Выпишите дословно отрывок из текста о графе Румянцеве. Начните со слов «Из своих, братцы, сердец!» и остановитесь после слов «Петра и Суворова.».

**Исходный текст**

* * * * * * *

Граф Румянцев - наш отец:

Мы сплетем ему венец

Из своих, братцы, сердец!

У каждого, кто интересуется военной историей Отечества, имеются субъективные предпочтения и есть свои любимцы из числа героев-полководцев. Если рассуждать объективно, никто в XVIII веке не сделал для Российской армии больше, чем три полководца, три стратега, три победителя: Петр Великий, Петр Румянцев, Александр Суворов. Увы, из этой троицы граф Румянцев-Задунайский снискал наименьшую славу в потомстве. Между тем военное искусство Румянцева – это веха, причем великая веха в истории нашей армии, в истории войн, которые вела Россия в пору решительного укрепления имперского могущества. И личность Румянцева, его широкий русский характер – явление интересное, хотя и не столь укорененное в истории нашей культуры, как образы императора Петра и Суворова.

Как и Суворов, он был сыном сподвижника Петра Великого. Но происходил он из более именитого и прославленного рода: так, прадедом полководца был боярин Артамон Сергеевич Матвеев, ближайший советник царя Алексея Михайловича. Петр Румянцев получил изрядное домашнее образование, а в 1741 был зачислен в Сухопутный Шляхетский корпус. В том же году получил чин подпоручика, начал службу в армии. Заканчивалась война со Швецией, и юный Румянцев участвовал в штурме Гельсингфорса. Под руководством отца молодой офицер Петр Румянцев служил в Финляндии, где участвовал в переговорах о заключении мира со Швецией. Наконец в Турку был подписан Абосский мир, упрочивший положение России в Прибалтике. К Российской империи отошли города Вилманстранд, Фридрихсгам и Нейшлот: шведы были принуждены согласиться на границу по реке Кюмене. В Петербург Румянцевы возвращались как победители: отца и сына возвели в графское достоинство, а Петр Александрович в восемнадцать «мальчишеских» лет 3 июля 1743 года стал полковником!           И это при том, что в те годы сложилась репутация Румянцева как неуемного гуляки, поведение которого отцу приходилось обсуждать с самой императрицей. В своей биографии Румянцева Бантыш-Каменский посмаковал событиями недавней в то время старины: «Он удальством превосходил товарищей, пламенно любил прекрасный пол и был любим женщинами, не знал препятствий и часто, окруженный солдатами, в виду их торжествовал над непреклонными, обучал батальон, в костюме нашего прародителя, перед домом одного ревнивого мужа; заплатил другому двойной штраф за причиненное оскорбление и в тот же день воспользовался правом своим, сказав, что он не может жаловаться, ибо получил уже вперед удовлетворение! Проказы Румянцева, доведенные до Высочайшего сведения, заставили Императрицу Елисавету Петровну, во уважение заслуг графа Александра Ивановича, отправить к нему виновного с тем, чтобы он, как отец, наказал его». Зрелого Румянцева сравнивали с мудрым Нестором (сопоставления с героической античностью были в моде), но молодость фельдмаршала была бурной, с эксцентрическими оттенками. Он был и острословом, и повесой.

* * * * * * *

**Сохранённые данные**

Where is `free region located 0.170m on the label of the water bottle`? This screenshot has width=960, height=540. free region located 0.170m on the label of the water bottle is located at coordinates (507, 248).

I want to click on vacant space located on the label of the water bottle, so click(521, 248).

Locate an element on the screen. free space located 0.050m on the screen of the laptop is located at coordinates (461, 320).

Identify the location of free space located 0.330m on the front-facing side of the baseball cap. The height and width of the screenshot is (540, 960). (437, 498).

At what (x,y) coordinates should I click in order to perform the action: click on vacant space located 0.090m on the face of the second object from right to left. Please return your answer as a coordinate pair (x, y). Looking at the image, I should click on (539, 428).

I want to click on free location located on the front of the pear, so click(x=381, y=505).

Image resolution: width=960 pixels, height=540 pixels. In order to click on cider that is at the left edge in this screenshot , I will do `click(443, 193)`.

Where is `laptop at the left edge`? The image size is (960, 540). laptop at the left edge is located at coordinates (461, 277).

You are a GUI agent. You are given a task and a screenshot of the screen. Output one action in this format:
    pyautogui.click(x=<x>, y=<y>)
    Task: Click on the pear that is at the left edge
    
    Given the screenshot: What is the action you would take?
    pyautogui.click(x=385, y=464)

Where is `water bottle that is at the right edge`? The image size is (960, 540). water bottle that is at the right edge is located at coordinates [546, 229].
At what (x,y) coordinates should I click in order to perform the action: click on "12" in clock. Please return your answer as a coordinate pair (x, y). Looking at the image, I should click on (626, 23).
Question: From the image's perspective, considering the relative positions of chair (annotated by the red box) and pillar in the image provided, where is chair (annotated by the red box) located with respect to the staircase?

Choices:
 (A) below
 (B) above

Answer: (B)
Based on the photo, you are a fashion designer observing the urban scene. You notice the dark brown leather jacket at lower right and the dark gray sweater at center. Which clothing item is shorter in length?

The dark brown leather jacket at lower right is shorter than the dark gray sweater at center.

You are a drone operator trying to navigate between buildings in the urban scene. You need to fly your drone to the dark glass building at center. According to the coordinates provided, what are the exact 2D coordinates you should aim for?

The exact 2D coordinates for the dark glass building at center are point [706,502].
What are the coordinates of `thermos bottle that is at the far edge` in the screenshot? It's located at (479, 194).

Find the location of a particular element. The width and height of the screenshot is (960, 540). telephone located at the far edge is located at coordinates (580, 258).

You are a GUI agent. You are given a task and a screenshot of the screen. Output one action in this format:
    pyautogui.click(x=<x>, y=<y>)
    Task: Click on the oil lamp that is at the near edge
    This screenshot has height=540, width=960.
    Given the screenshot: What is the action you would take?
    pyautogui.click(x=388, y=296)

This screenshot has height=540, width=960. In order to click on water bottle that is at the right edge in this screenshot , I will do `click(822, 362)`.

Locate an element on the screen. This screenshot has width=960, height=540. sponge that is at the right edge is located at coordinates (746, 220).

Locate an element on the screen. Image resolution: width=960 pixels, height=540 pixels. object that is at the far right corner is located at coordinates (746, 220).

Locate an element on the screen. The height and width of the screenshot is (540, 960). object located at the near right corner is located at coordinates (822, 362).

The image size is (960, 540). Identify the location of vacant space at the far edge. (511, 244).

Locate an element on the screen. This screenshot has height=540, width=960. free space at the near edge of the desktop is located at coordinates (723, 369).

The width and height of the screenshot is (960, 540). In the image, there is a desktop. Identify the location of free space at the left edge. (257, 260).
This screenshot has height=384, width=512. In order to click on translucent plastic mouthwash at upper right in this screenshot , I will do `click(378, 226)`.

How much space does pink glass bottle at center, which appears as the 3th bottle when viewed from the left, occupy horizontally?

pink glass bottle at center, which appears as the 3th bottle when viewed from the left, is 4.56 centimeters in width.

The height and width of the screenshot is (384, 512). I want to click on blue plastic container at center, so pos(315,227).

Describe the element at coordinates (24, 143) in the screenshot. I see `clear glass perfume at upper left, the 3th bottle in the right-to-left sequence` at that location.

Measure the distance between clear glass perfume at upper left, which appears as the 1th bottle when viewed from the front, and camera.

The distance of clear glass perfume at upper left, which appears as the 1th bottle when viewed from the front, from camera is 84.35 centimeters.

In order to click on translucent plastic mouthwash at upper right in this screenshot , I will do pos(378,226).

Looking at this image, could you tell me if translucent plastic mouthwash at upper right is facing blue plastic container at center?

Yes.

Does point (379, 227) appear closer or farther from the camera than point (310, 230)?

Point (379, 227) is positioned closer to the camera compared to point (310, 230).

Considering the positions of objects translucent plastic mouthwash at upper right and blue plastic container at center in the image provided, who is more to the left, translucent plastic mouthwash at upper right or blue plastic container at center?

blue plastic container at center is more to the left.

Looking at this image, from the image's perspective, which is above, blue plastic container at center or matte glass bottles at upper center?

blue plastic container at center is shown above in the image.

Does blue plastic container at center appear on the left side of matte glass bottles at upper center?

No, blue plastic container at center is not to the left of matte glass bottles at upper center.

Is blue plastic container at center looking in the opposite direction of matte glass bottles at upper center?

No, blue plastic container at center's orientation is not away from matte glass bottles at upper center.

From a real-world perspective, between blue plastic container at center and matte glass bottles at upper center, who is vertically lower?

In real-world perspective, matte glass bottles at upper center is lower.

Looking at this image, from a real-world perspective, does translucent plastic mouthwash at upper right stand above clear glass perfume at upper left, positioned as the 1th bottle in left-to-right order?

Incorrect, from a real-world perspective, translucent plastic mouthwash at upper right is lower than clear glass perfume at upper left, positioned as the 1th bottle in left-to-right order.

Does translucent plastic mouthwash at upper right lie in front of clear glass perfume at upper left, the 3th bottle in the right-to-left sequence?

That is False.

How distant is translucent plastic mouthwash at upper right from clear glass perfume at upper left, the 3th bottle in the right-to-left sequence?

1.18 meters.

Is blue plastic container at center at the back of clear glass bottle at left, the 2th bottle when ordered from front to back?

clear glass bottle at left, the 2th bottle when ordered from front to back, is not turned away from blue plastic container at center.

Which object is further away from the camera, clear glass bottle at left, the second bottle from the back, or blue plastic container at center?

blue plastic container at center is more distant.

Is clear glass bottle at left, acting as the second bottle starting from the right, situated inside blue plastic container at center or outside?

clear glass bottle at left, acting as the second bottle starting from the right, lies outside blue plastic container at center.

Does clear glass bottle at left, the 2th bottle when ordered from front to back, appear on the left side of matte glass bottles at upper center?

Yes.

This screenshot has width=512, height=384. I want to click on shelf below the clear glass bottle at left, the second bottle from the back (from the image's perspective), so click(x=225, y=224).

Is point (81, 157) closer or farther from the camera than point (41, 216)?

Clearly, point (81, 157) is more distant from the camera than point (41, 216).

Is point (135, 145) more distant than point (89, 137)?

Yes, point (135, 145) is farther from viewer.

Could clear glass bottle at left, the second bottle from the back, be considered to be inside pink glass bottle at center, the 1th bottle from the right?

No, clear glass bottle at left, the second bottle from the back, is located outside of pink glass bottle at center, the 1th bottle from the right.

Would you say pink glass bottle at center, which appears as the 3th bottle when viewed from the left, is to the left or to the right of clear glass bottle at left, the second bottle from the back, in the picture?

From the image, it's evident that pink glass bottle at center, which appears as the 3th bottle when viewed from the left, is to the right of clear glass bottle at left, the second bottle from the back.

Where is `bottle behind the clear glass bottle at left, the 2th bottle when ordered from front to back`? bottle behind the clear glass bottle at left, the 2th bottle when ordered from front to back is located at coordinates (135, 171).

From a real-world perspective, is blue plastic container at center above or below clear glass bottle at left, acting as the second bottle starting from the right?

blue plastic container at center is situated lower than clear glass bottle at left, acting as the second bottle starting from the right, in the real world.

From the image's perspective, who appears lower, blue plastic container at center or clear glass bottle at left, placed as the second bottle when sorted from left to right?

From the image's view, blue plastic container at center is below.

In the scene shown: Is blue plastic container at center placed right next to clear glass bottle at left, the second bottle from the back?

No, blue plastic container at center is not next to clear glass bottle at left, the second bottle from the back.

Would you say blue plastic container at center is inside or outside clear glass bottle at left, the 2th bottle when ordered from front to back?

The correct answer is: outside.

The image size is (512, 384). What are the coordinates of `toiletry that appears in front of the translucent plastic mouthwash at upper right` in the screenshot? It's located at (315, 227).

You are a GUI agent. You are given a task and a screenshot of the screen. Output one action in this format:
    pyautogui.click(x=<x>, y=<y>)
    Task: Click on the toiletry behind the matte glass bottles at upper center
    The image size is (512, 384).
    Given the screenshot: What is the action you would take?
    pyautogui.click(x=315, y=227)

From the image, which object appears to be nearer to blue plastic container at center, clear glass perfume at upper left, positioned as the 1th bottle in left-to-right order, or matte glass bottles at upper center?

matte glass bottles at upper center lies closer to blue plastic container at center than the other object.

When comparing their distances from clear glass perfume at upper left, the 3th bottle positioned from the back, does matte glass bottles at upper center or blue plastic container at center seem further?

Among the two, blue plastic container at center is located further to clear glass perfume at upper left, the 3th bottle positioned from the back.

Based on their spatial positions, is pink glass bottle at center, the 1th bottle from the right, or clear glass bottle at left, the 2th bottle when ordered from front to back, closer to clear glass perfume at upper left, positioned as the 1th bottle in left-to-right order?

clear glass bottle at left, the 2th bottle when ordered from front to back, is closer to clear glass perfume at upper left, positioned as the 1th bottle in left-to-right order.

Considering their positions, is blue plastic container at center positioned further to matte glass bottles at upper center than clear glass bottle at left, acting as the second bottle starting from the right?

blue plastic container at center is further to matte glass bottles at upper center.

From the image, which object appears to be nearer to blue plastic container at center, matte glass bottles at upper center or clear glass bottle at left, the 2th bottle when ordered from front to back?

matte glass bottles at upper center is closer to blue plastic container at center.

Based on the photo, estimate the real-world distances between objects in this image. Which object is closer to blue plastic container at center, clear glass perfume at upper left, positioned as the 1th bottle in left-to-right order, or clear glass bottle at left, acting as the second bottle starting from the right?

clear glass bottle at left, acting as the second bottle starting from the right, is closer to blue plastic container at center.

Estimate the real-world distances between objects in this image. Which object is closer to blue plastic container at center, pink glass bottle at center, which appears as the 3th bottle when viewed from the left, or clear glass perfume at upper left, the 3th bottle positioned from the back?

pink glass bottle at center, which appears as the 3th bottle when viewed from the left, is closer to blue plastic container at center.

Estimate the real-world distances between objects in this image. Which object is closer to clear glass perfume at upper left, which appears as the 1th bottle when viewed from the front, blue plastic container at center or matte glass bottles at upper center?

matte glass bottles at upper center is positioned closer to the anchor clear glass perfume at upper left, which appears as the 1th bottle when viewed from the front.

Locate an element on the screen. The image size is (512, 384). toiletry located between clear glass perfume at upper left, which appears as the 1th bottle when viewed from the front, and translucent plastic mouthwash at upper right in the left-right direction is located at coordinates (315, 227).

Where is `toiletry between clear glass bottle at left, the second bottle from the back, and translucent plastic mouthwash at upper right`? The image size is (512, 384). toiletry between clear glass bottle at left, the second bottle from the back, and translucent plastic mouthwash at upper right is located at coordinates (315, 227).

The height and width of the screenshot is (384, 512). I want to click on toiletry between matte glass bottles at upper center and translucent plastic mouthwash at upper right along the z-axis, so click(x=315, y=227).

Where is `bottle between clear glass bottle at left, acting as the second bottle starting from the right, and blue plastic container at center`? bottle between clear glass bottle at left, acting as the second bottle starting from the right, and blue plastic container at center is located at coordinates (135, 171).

* * * * * * *

**Правильный ответ**
Из своих, братцы, сердец!

У каждого, кто интересуется военной историей Отечества, имеются субъективные предпочтения и есть свои любимцы из числа героев-полководцев. Если рассуждать объективно, никто в XVIII веке не сделал для Российской армии больше, чем три полководца, три стратега, три победителя: Петр Великий, Петр Румянцев, Александр Суворов. Увы, из этой троицы граф Румянцев-Задунайский снискал наименьшую славу в потомстве. Между тем военное искусство Румянцева – это веха, причем великая веха в истории нашей армии, в истории войн, которые вела Россия в пору решительного укрепления имперского могущества. И личность Румянцева, его широкий русский характер – явление интересное, хотя и не столь укорененное в истории нашей культуры, как образы императора Петра и Суворова.